Russian oil giant Rosneft and Danish shipping conglomerate AP Moller Maersk is recovering from a huge online cyber attack.
The attack, known as Petya, hit sites worldwide on Tuesday causing several of the world’s largest firms to experience technical difficulties.
State owned Rosneft was among those affected, with the company website shutting down.
In a string of Tweets this morning the firm said it had the situation “under control” and that oil production had not been affected by the disruption.
AP Moller Maersk also released a statement, stating that IT systems acoss “multiple” sites and “select” business units were down.
The statement said: “We have contained the issue and are working on a technical recovery plan with key IT partners and global cyber security agencies.
“We have shut down a number of systems to help contain the issues. At this point our entities Maersk Oil, Maersk Drilling Maersk Supply Services, Maersk Tankers, Maersk Training Svitzer and MCI are not operationally affected. Precautionary measures have been taken to ensure continued operations.”
Maersk said all vessels are maneuverable and able to communicate and that crews were safe.
Big business including advertising giant WPP and law firm DLA Piper were also affected by Tuesday’s attack, while government offices in eastern Europe were hit as well..
A hospital in the US and pharmaceutical company Merck also fell victim, and Cadbury owner Mondelez International said it had experienced a “global IT outage” which it was working to resolve.
Government officials reported major disruption to the power grid, banks and government offices in Ukraine, where news of the attack first emerged on Tuesday.
The latest virus comes just weeks after ransomware – the name given to programmes that hold data hostage by scrambling it until a payment is made – downed systems across the globe, including the NHS in the UK.
More than 200,000 victims in around 150 countries were infected by the WannaCry or Wanna Decryptor ransomware, which originated in the UK and Spain last month, before spreading globally.
The National Cyber Security Centre, part of intelligence agency GCHQ, said it was monitoring the current “global ransomware incident”.

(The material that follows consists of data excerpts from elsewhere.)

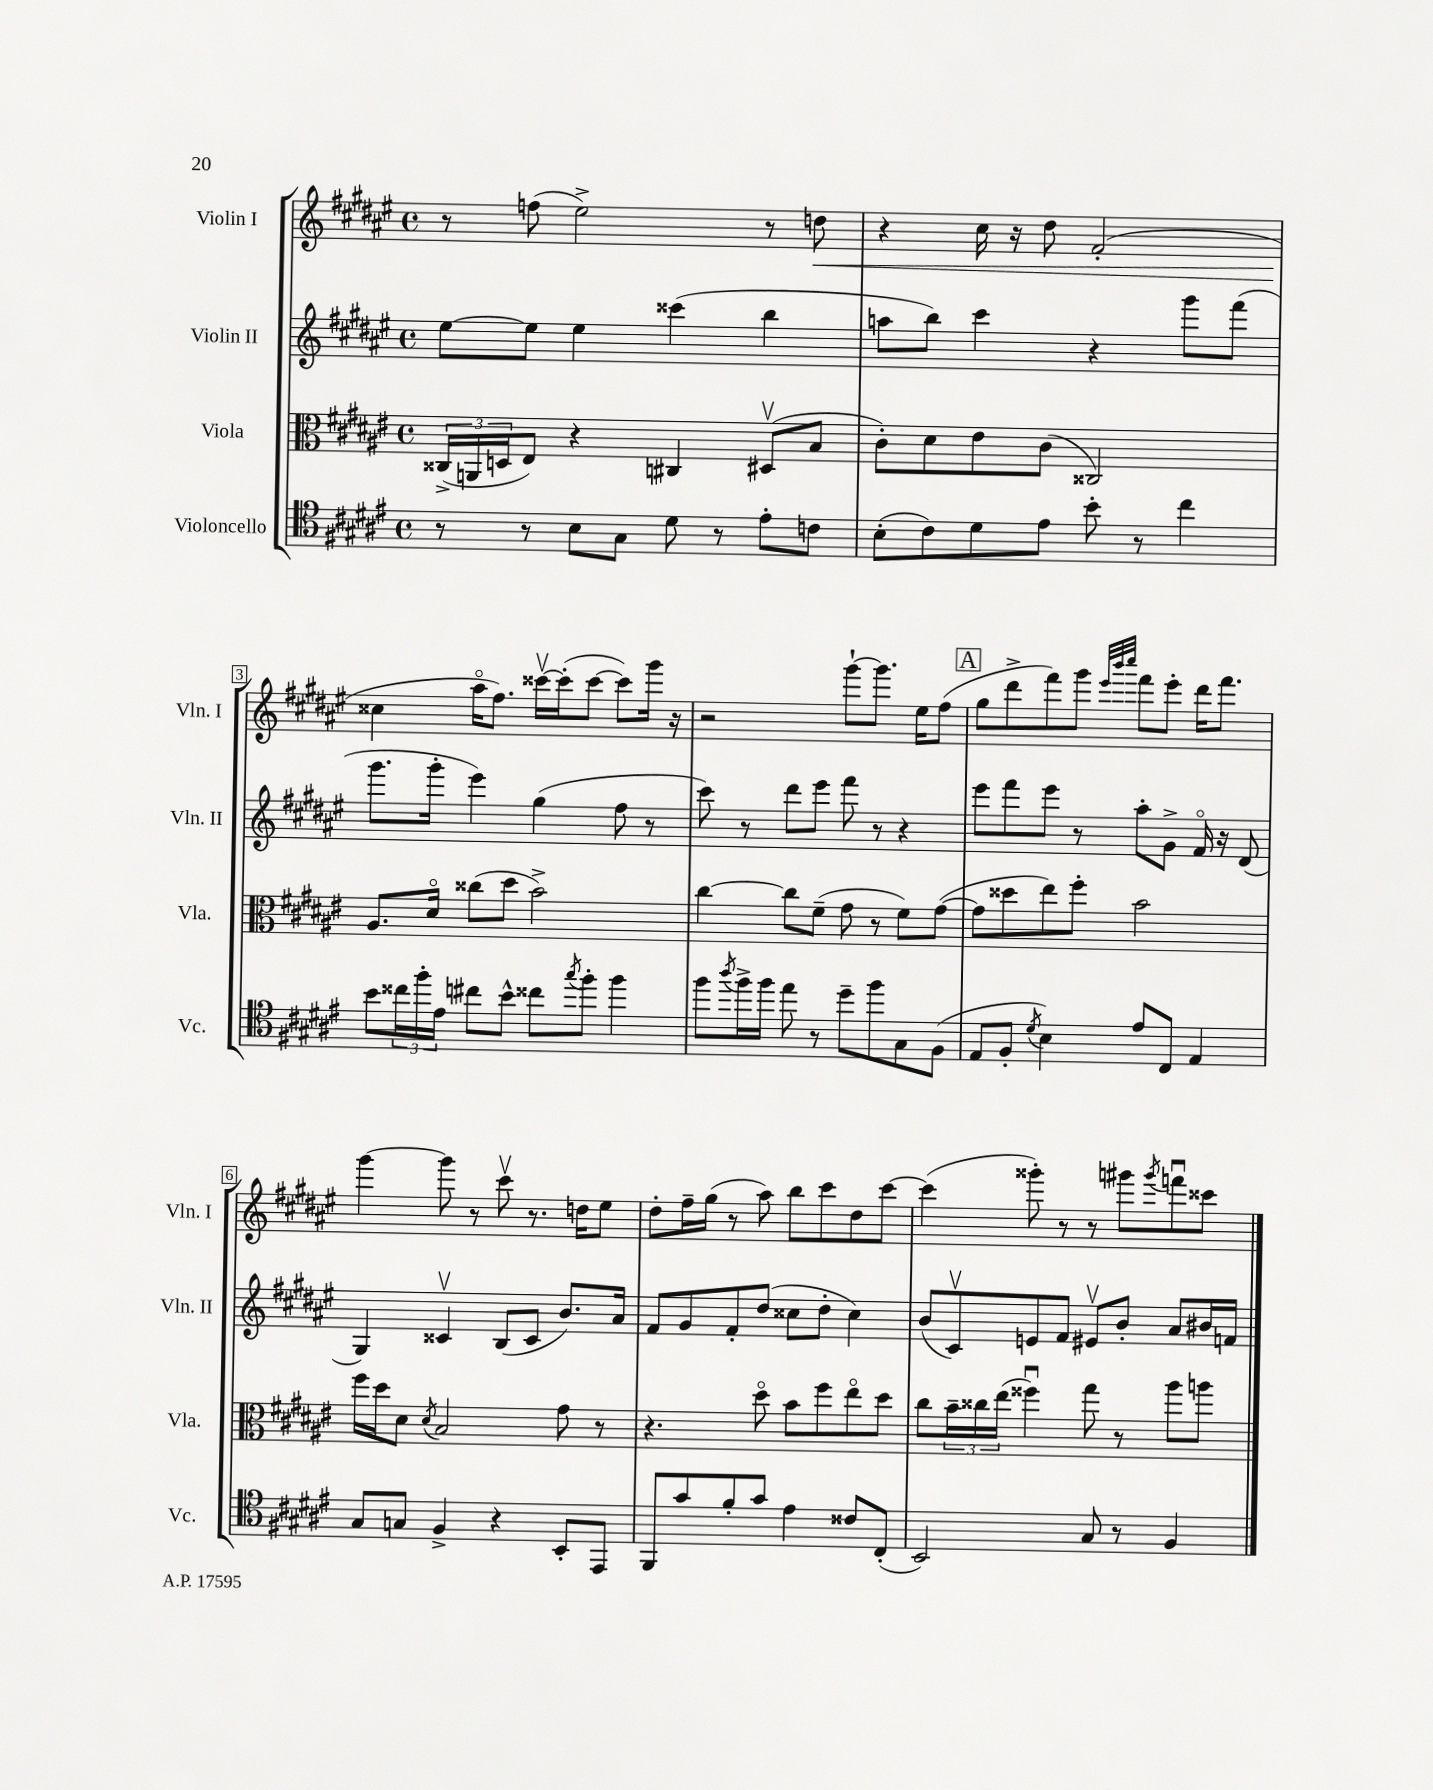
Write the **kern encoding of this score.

**kern	**kern	**kern	**kern
*staff4	*staff3	*staff2	*staff1
*clefC4	*clefC3	*clefG2	*clefG2
*k[f#c#g#d#a#e#]	*k[f#c#g#d#a#e#]	*k[f#c#g#d#a#e#]	*k[f#c#g#d#a#e#]
*M4/4	*M4/4	*M4/4	*M4/4
*met(c)	*met(c)	*met(c)	*met(c)
8r	(24C##^	[8ee#	8r
.	24AA	.	.
.	24D	.	.
8r	8E#)	8ee#]	(8ff
8B	4r	4ee#	2ee#^)
8G#	.	.	.
8d#	4C#	(4ccc##	.
8r	.	.	.
8e#'	(8D#v	4bb	8r
8c	8B	.	8dd
=	=	=	=
(8B'	8c#')	8aa	4r
8c#)	8d#	8bb)	.
8d#	8e#	4ccc#	16cc#
.	.	.	16r
8e#	(8c#	.	8dd#
8b'	2C##)	4r	(2f#'
8r	.	.	.
4cc#	.	8ggg#	.
.	.	(8fff#	.
=	=	=	=
8b	8.A#	8.ggg#	4cc##
24cc##	.	.	.
24ff#'	.	.	.
.	16d#o	16ggg#'	.
24e#	.	.	.
8cc#	(8cc##	4eee#)	16aa#o
.	.	.	8.ff#)
8b^^	8dd#	.	.
8cc##	2b^)	(4gg#	[16ccc##v
.	.	.	(16ccc##']
8qgg#	.	.	.
8ff#'	.	.	[8ccc##
4ff#	.	8ff#	8ccc##])
.	.	8r	16ggg#
.	.	.	16r
=	=	=	=
8ff#	[4cc#	8ccc#)	2r
8qaa#	.	.	.
16ff#^	.	8r	.
16ff#	.	.	.
8ee#	8cc#]	8ddd#	.
8r	(8f#~	8eee#	.
8dd#~	8g#	8fff#	[8ggg#`
8ff#	8r	8r	8.ggg#]
8G#	8f#)	4r	.
.	.	.	16ee#
(8F#	([8g#	.	(8ff#
=	=	=	=
8E#	8g#]	8eee#	8gg#
8F#'	8dd##	8fff#	8ddd#^
8qd#	.	.	.
4B)	8ee#)	8eee#	8fff#)
.	8ff#'	8r	8ggg#
.	.	.	32qqeee#
.	.	.	32qqbbb
.	.	.	32qqcccc#
8e#	2b	8aa#'	8fff#
8C#	.	8g#^	8eee#'
4E#	.	16f#o	16ddd#
.	.	16r	8.fff#
.	.	(8d#	.
=	=	=	=
8G#	16ff#	4G#)	[4ggg#
.	16dd#	.	.
8G	8d#	.	.
.	8qd#	.	.
4F#^	2B	4c##v	8ggg#]
.	.	.	8r
4r	.	(8B	8ccc#v
.	.	8c##	8.r
8BB'	8g#	8.b)	.
.	.	.	16dd
8EE#	8r	.	8ee#
.	.	16a#	.
=	=	=	=
8FF#	4.r	8f#	8dd#'
8g#	.	8g#	16ff#~
.	.	.	(16gg#
8f#'	.	8f#'	8r
8g#	8dd#o	(8dd#	8aa#)
4e#	8b	8cc##	8bb
.	8ff#	8dd#'	8ccc#
8c##	8ee#o	4cc##)	8dd#
(8C#'	8dd#	.	[8ccc#
=	=	=	=
2BB)	8cc#	(8b	(4ccc#]
.	24b~	8c#v)	.
.	24cc##	.	.
.	(24ee#	.	.
.	4ff##u)	8e	8ggg##')
.	.	8f#	8r
8G#	8gg#	8e#v	8r
8r	8r	8b'	8ggg#
.	.	.	8qggg#
4F#	8aa#	8a#	8fffu
.	8aa	16b#	8ccc##
.	.	16f	.
==	==	==	==
*-	*-	*-	*-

WPP, the world’s biggest advertising business, confirmed it had been hit, while DLA Piper has taken its email system down as a preventative measure.
Ukrainian deputy prime minister Pavlo Rozenko posted a picture of a darkened computer screen on Twitter, saying the computer system at the government’s headquarters had been shut down.
In reference to the attack, the State Agency of Ukraine on Exclusion Zone Management said Chernobyl’s radiation monitoring system has been switched to manual and is operating normally.
An email address posted at the bottom of ransom demands was blocked by Berlin-based host Posteo, which said it had contacted German authorities after realising the account was associated with the malware.
The current ransomware is known as GoldenEye, according to Bogdan Botezatu, a senior e-threat analyst at Bitdefender.
Victims of the malware are asked to pay a 300-dollar ransom after their hard drive is encrypted, crashing their computer.
Mr Botezatu, who warned against paying any money, said on Tuesday night that the malware operators received 27 payments totalling almost 7,000 dollars in digital currency in around five hours.
He said: “I would strongly advise against paying the ransom, because this keeps this vicious circle in which hackers get enough money to fuel even more complex malware and this is why ransomware has become so popular in just three years.
“It’s a billion-dollar business and the more customers they have, the more advanced the future ransomware attacks will be.”
The ransomware is believed to be spreading from one computer to another using the exploit EternalBlue, which was also used in the WannaCry attack.
Mr Botezatu said GoldenEye, a more advanced version of the malware Petya, may have a number of exploits, meaning even those who patched their systems against EternalBlue after the WannaCry attack may still be vulnerable to the latest hack.
He said experts will work on trying to find a flaw in the ransomware in order to create a decryption tool, but there is no guarantee victims will get their information back.
Following last month’s WannaCry incident some of the blame was directed at US intelligence agencies the CIA and the National Security Agency (NSA) who were accused of “stockpiling” software code which could be exploited by hackers.
Dr David Day, a senior lecturer in cyber security at Sheffield Hallam University, said he believed the latest attack is the “tip of the iceberg” and said he is frustrated at how it has been able to unfold.
He said: “Basically what they (the NSA) have done is they have created something which can be used as a weapon, and that weapon has been stolen and that weapon is now being used.
“And I think it underlines the whole need for debate over privacy versus security.
“The NSA will argue that the tool was developed with a need to ensure privacy, but actually what it’s being used for is a weapon against security.”